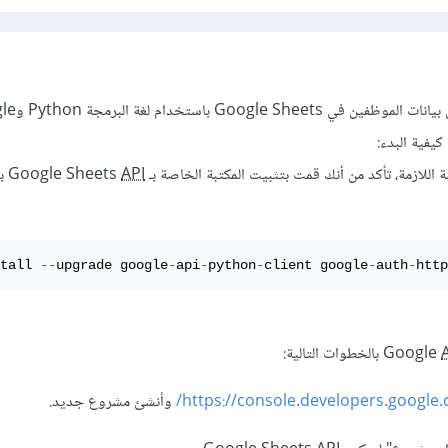
يمكنك إنشاء تطبيق HR يخزن بي
كيفية البدء:
ازمة، تأكد من أنك قمت بتثبيت المكتبة الخاصة بـ Google Sheets
API
با
tall 
--
upgrade google
-
api
-
python
-
client google
-
auth
-
http
بالخطوات التالية:
https://console.developers.google.
وأنشئ مشروع جديد.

DIRECTIVE: The records above, copied word for word without the pictures, are what should be output.

EXPECTED ANSWER:
يمكنك إنشاء تطبيق HR يخزن بي
كيفية البدء:
ازمة، تأكد من أنك قمت بتثبيت المكتبة الخاصة بـ Google Sheets
API
با
tall 
--
upgrade google
-
api
-
python
-
client google
-
auth
-
http
بالخطوات التالية:
https://console.developers.google.
وأنشئ مشروع جديد.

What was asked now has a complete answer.